Für Erfurts Kindertagesstätten und die Kindertagespflege gilt seit August ein neuer Planungszeitraum. Die Stadt hat dafür die Bedarfsplanung vom 1. August 2026 bis zum 31. Juli 2027 vorbereitet. Wie aus den Unterlagen des Erfurter Ratsinformationssystems hervorgeht, wurde die Planung zuvor im Jugendhilfeausschuss und im Unterausschuss Kita beraten.

Kita-Angebot wird jährlich neu bewertet

Die Bedarfsplanung legt fest, welche Betreuungsangebote die Stadt für Kinder und Familien vorhalten will.

Dabei werden bestehende Einrichtungen, Kindertagespflege und die erwartete Nachfrage miteinander abgeglichen.

Mehrere Gremien haben Änderungen beraten

Zur Vorlage gingen Änderungs- und Ergänzungsanträge aus verschiedenen politischen und fachlichen Gremien ein.
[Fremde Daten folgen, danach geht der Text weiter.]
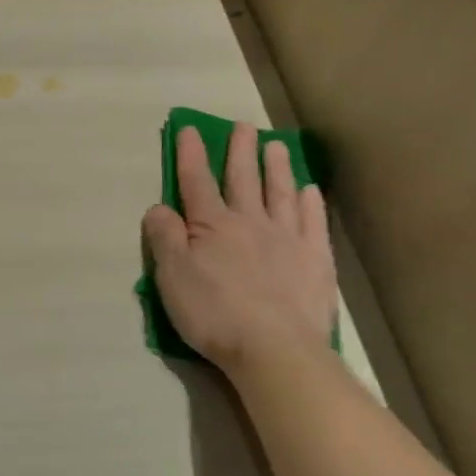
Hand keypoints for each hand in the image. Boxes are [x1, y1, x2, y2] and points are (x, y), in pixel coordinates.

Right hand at [142, 126, 335, 375]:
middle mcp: (250, 221)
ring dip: (276, 167)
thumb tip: (159, 207)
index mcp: (212, 225)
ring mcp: (287, 238)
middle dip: (239, 150)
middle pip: (243, 178)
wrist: (275, 349)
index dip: (191, 154)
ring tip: (276, 145)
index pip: (196, 181)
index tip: (189, 129)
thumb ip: (164, 237)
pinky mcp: (316, 260)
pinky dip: (310, 202)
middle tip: (243, 126)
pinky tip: (309, 190)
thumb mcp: (172, 277)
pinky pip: (313, 221)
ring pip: (281, 192)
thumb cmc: (214, 313)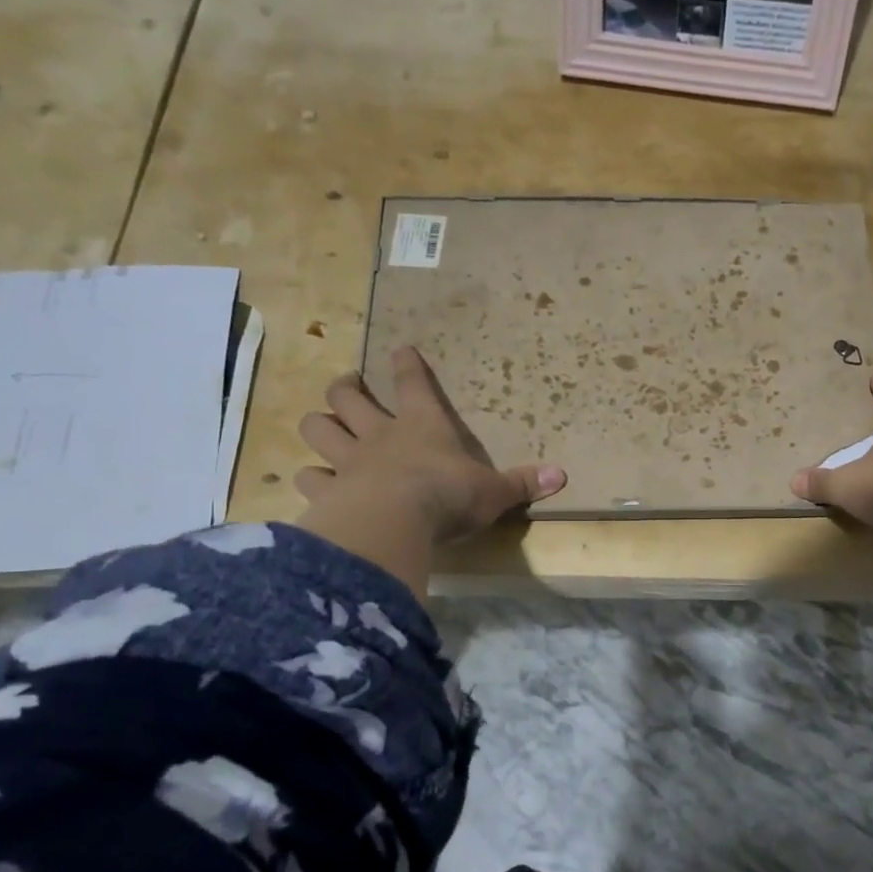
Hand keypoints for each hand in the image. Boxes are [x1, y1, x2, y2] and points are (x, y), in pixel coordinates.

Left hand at [294, 346, 565, 593]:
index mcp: (422, 426)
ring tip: (321, 428)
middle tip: (347, 385)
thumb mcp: (494, 492)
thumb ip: (522, 483)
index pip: (413, 385)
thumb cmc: (449, 497)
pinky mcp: (328, 492)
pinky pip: (309, 478)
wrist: (396, 521)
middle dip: (345, 388)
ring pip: (317, 429)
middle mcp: (379, 435)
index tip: (400, 350)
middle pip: (347, 398)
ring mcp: (348, 461)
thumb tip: (563, 475)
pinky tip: (313, 484)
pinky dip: (310, 479)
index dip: (407, 365)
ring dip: (318, 426)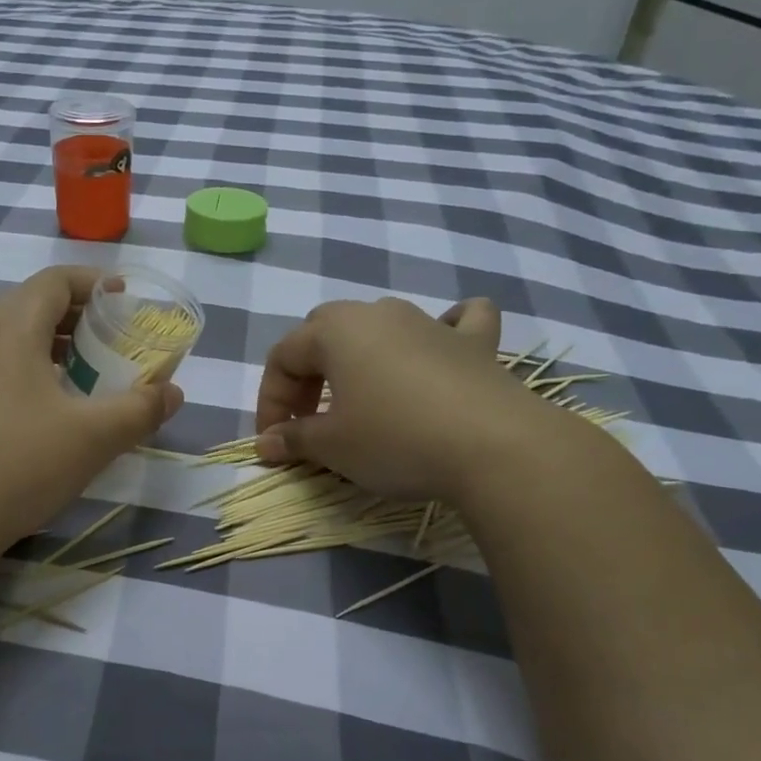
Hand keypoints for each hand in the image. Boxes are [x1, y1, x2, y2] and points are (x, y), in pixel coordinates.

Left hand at [0, 266, 183, 551]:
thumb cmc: (19, 464)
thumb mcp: (93, 437)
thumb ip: (140, 409)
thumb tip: (173, 393)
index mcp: (9, 328)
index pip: (54, 281)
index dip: (94, 283)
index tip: (125, 299)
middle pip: (29, 305)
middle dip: (75, 316)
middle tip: (109, 340)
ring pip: (7, 338)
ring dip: (48, 345)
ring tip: (81, 374)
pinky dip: (23, 370)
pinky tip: (41, 411)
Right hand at [253, 295, 546, 499]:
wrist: (494, 446)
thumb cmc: (395, 438)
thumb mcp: (332, 446)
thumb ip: (294, 439)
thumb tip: (266, 443)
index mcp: (334, 330)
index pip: (283, 358)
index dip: (270, 400)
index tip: (273, 441)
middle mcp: (378, 313)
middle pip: (324, 333)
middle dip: (308, 375)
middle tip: (309, 420)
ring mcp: (429, 322)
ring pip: (380, 326)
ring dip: (360, 357)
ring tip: (361, 397)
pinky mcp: (475, 343)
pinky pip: (456, 322)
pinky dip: (445, 331)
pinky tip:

Auch einzelne Ortsteile beschäftigten sich mit den Auswirkungen der Planung auf ihre jeweiligen Betreuungsangebote.

Planung gilt bereits seit 1. August

Der neue Zeitraum hat bereits begonnen.

Damit bildet die Vorlage die Grundlage für Entscheidungen über Kapazitäten und Angebote bis zum Sommer 2027.

Demografie verändert Betreuungsbedarf

Für Erfurt wird dabei zunehmend wichtig, wie sich Geburtenzahlen und Bevölkerungsbewegungen zwischen den Stadtteilen entwickeln.

Sinkende Kinderzahlen können an einem Standort freie Kapazitäten schaffen, während Neubaugebiete oder wachsende Quartiere zusätzlichen Bedarf erzeugen.

Kita-Planung bleibt politisch sensibel

Veränderungen bei Einrichtungen greifen unmittelbar in den Alltag von Familien ein.

Deshalb bleibt die Bedarfsplanung auch nach ihrem Inkrafttreten ein wichtiges Thema für Jugendhilfe, Stadtpolitik und betroffene Ortsteile.

Quelle:

Landeshauptstadt Erfurt, Ratsinformationssystem.